* START PROVIDED TEXT *

# Southern California Newbie~!



## BowArmory (Jun 21, 2010)

Nice to meet a fellow Southern Californian...


*Welcome to AT !!!*


----------



## Dthbyhoyt (Dec 4, 2004)

:welcome: 2 ArcheryTalk


----------



## casoki (Jan 5, 2011)

Thank you!!! :star:


----------



## Tim Roberts (Jul 13, 2002)

Cat.


----------



## Dwikkles (Dec 23, 2010)

Oh wow no one else helped you pay for your new bow?


----------



## casoki (Jan 5, 2011)

Dwikkles said:


> Oh wow no one else helped you pay for your new bow?


OMG I actually totally forgot. I'm sorry. Thank you for my gift card! Because of your gift it helped me buy the sight I really wanted. :smile: You know I am loving my bow and mini archery range. hehe.


----------



## bushmasterar15 (Oct 23, 2004)

Cat, Welcome to Archery Talk.


----------



## casoki (Jan 5, 2011)

Thank you everyone. I am very excited. After I picked up my finished arrows last night I went ahead and bought a target to practice my form. Since it was raining and dark we just put it in the garage and this is my first shot. Yay! LOL I know.. the shot was close range but I'm still super excited to be partaking in this new adventure.  Hopefully with practice I'll be good enough to one day take home a boar or turkey and cook it!


----------



## baddaddy (Jan 2, 2010)

Welcome to AT.

* END PROVIDED TEXT *
* START RAW DATA *

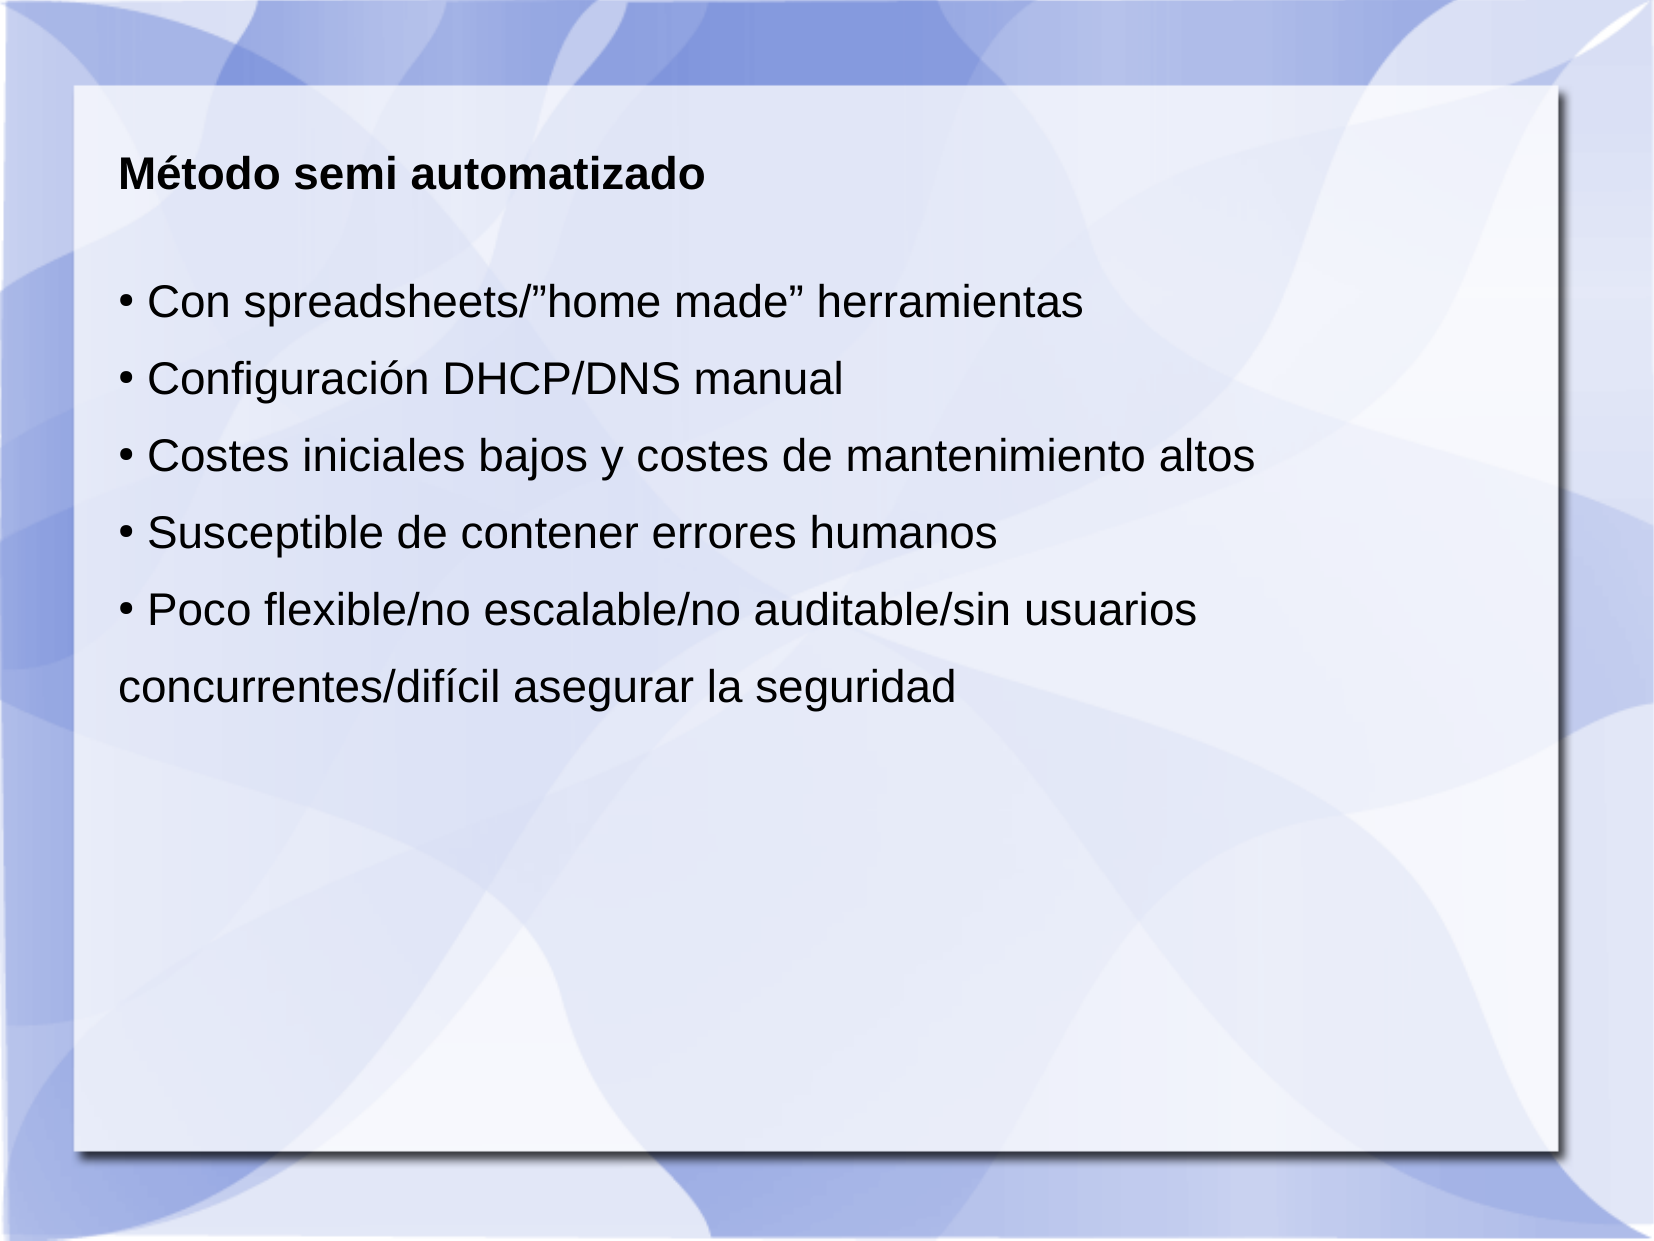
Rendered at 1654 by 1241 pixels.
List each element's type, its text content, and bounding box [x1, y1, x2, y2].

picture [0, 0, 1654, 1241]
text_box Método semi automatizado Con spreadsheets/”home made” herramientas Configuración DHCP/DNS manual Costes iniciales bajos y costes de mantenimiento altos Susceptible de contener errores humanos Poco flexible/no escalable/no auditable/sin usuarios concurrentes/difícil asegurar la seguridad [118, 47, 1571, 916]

* END RAW DATA *

→ **REQUIRED ACTIONS**:
A - Answer these questions about the archery forum thread:
(i) What did Dwikkles give casoki?
(ii) Which item did that gift help casoki buy?
(iii) Where was the target set up for the first shot, and why there?
B - Write the next part of the archery forum thread, starting after its last post.

→ **RESULTS FOR THE EXERCISE**:
A -
(i) A gift card.
(ii) The sight casoki really wanted.
(iii) In the garage, because it was raining and dark.

B -
----------



## Double S (Mar 30, 2008)

Welcome to AT.


----------



## buckchaser86 (Jun 10, 2009)

Welcome to AT!!


----------



## 2K6S2K (Nov 14, 2010)

Shot doesnt get much better than that! Keep up the good work! Welcome to AT!


----------



## Wicked1Archery (Oct 2, 2010)

Welcom to AT, don't be a stranger! :cheer2::cheer2::cheer2:


----------



## heartshot60 (Jul 25, 2009)

:welcomesign:To Archery Talk!Huntington Beach is where our family went to swim,when we lived out there,30yrs ago.Can't believe it's been that long.lol


----------



## casoki (Jan 5, 2011)

Thank you everyone! I appreciate the enthusiasm and kind words. :]


----------



## casoki (Jan 5, 2011)

heartshot60 said:


> :welcomesign:To Archery Talk!Huntington Beach is where our family went to swim,when we lived out there,30yrs ago.Can't believe it's been that long.lol


Swim??? Where?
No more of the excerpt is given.